The Medal "For the Defence of Leningrad" () was a World War II campaign medal of the Soviet Union established on December 22, 1942 by decree of the Presidium of the Supreme Soviet of the USSR to recognise the valour and hard work of the Soviet civilian and military defenders of Leningrad during the 872-day siege of the city by the German armed forces between September 8, 1941 and January 27, 1944.  The medal's statute was later amended by Resolution of the Presidium of the Supreme Soviet on March 8, 1945.  and again one last time on July 18, 1980 by decree of the Presidium of the Supreme Soviet of the USSR № 2523-X.

Medal statute 
The Medal "For the Defence of Leningrad" was awarded to all participants in the defence of Leningrad - soldiers of the Red Army, Navy and troops of the NKVD, and also to the persons from the civilian population who took part in the defence of Leningrad during its siege by German forces.  

The Resolution of the Presidium of the Supreme Soviet of March 8, 1945 granted the petition of Yaroslavl regional organizations to award the medal "For the Defence of Leningrad" to the most distinguished participants in the construction of defensive structures in the Leningrad area by the civilian population of the Yaroslavl region.

Check your understanding
1. Does each statement agree with the text on the Leningrad defence medal? Answer yes or no for each, quoting the words of the text that decide it.
(a) The medal was established in 1942.
(b) The siege of Leningrad lasted 900 days.
(c) Civilians could receive the medal.
2. Can you write the next part of the text on the Leningrad defence medal, picking up after its last sentence?
The entries after this point are separate material, unconnected to the text on the Leningrad defence medal.

Material provided
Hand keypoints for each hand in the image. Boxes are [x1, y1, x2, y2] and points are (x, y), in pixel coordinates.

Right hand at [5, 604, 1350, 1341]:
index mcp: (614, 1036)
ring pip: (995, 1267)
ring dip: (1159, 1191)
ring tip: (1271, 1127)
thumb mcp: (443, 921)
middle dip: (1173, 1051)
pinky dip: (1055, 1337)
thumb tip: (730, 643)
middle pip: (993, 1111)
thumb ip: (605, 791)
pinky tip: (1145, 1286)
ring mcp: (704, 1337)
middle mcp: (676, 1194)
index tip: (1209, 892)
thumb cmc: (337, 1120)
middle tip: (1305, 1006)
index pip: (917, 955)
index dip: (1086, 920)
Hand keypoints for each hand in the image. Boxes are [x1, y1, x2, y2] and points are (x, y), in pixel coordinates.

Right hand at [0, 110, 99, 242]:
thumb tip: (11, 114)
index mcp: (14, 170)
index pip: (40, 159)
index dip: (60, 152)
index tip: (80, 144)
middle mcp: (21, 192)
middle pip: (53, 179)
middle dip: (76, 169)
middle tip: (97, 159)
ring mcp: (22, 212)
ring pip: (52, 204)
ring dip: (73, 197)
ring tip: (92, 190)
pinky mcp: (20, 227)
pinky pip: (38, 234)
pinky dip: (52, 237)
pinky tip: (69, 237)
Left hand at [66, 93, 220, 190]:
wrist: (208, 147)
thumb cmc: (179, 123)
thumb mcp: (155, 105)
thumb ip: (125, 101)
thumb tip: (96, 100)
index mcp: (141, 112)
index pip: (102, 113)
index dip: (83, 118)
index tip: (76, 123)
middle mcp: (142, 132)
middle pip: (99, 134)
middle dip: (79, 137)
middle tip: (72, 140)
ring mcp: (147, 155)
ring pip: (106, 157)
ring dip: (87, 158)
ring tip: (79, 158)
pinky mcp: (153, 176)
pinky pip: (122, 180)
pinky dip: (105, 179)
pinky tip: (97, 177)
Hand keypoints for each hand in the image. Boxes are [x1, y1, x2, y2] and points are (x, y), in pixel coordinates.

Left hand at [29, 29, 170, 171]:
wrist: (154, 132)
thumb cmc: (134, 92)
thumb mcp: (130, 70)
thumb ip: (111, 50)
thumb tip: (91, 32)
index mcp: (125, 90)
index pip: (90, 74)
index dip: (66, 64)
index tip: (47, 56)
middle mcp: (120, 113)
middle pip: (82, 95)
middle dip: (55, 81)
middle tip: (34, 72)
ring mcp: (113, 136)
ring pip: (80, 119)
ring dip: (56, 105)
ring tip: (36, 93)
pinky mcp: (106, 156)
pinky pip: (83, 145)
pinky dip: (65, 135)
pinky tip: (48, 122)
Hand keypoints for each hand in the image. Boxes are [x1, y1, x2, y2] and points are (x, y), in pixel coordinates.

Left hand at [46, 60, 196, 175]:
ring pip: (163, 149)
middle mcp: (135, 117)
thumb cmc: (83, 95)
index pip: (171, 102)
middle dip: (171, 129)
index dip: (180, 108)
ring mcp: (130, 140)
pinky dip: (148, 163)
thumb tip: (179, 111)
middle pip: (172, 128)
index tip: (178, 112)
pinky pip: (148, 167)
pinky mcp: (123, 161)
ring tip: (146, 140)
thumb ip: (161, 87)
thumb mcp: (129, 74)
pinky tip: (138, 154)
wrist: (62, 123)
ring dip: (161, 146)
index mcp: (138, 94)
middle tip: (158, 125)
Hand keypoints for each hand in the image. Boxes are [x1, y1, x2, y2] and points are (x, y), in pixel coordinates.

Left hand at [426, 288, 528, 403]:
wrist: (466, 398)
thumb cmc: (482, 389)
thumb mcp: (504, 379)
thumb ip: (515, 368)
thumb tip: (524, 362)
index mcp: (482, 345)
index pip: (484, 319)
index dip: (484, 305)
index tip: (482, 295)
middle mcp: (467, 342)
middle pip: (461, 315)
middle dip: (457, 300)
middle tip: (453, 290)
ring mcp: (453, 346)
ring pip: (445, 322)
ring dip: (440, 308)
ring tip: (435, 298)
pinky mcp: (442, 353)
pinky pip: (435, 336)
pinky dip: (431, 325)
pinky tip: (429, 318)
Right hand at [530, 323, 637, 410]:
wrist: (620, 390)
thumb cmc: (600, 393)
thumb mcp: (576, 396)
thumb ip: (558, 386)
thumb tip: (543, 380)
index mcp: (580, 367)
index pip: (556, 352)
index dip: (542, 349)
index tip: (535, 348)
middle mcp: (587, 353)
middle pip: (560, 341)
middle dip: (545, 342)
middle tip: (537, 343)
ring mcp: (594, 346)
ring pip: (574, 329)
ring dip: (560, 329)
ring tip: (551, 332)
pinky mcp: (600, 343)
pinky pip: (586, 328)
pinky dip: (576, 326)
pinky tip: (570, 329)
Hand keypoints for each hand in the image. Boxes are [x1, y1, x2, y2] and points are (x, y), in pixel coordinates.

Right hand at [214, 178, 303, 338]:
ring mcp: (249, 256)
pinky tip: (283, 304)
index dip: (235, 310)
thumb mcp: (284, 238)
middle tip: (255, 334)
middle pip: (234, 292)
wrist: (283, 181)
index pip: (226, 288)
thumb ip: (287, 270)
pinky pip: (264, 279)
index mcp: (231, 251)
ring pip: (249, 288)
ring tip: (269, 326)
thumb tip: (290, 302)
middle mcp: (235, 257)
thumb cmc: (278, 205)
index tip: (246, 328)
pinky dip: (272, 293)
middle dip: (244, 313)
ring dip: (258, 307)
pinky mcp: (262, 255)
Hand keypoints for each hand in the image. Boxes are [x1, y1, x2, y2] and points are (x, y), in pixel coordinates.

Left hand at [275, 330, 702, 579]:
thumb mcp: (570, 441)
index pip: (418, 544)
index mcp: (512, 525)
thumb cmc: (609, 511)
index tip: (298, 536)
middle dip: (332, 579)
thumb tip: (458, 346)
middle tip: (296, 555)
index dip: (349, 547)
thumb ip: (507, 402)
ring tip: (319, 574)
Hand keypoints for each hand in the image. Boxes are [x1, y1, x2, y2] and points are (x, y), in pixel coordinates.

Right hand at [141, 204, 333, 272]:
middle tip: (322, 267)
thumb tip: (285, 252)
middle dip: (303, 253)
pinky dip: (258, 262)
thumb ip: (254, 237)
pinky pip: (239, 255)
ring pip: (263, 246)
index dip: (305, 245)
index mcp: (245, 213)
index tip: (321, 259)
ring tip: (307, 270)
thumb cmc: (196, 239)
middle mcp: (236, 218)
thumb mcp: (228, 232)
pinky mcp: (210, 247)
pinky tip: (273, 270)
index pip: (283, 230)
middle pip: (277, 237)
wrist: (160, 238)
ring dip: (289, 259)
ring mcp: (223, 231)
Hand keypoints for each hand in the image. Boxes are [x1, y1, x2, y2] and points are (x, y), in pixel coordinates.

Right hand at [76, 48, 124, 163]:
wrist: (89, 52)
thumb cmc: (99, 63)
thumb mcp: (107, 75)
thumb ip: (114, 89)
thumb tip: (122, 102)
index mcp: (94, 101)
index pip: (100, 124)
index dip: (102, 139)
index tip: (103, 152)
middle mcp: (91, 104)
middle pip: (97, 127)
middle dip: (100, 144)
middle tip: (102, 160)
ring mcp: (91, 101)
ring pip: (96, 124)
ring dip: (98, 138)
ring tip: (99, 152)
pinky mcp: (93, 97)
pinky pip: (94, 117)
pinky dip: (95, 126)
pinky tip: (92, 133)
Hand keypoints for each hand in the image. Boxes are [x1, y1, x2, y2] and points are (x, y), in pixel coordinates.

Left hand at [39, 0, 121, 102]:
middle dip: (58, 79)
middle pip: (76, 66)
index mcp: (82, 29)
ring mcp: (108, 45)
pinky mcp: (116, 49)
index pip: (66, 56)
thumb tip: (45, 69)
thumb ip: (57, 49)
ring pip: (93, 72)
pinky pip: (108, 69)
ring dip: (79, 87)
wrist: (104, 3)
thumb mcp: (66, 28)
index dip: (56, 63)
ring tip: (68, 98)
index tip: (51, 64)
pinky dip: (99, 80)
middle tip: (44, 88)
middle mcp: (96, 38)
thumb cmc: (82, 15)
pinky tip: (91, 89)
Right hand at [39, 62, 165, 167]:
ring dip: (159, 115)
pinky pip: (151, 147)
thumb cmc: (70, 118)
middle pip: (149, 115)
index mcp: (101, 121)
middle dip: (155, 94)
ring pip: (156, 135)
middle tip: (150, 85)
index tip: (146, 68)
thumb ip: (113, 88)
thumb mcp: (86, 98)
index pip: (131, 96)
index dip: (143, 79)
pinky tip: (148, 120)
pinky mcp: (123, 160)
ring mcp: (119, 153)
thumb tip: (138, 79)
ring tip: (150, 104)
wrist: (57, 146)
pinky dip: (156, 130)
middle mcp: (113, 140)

Activity answers
1.
(a) Yes: "established on December 22, 1942"
(b) No: "the 872-day siege of the city"
(c) Yes: "the persons from the civilian population who took part in the defence of Leningrad"

2.
Award of the medal was made on behalf of the Presidium of the Supreme Soviet of the USSR on the basis of documents attesting to actual participation in the defence of Leningrad issued by the unit commander, the chief of the military medical establishment or by a relevant provincial or municipal authority.  Serving military personnel received the medal from their unit commander, retirees from military service received the medal from a regional, municipal or district military commissioner in the recipient's community, members of the civilian population, participants in the defence of Leningrad received their medal from regional or city Councils of People's Deputies.  The medal came with by an award certificate.  

The Medal "For the Defence of Leningrad" was worn on the left side of the chest and in the presence of other awards of the USSR, was located immediately after the Medal "For Distinction in Guarding the State Border of the USSR".  If worn in the presence or Orders or medals of the Russian Federation, the latter have precedence.

Medal description 
The Medal "For the Defence of Leningrad" was a 32mm in diameter circular brass medal with a raised rim.  At the forefront in the lower half of the obverse, the relief images of a helmeted Red Army soldier (nearest), a sailor (middle) and a worker (farthest), all three with rifles at the ready.  In the background of the entire obverse, the relief outline of the Leningrad Admiralty building.  Along the upper circumference of the medal, the relief inscription in prominent letters "FOR DEFENCE OF LENINGRAD" ().  On the reverse near the top, the relief image of the hammer and sickle, below the image, the relief inscription in three rows "FOR OUR SOVIET MOTHERLAND" ().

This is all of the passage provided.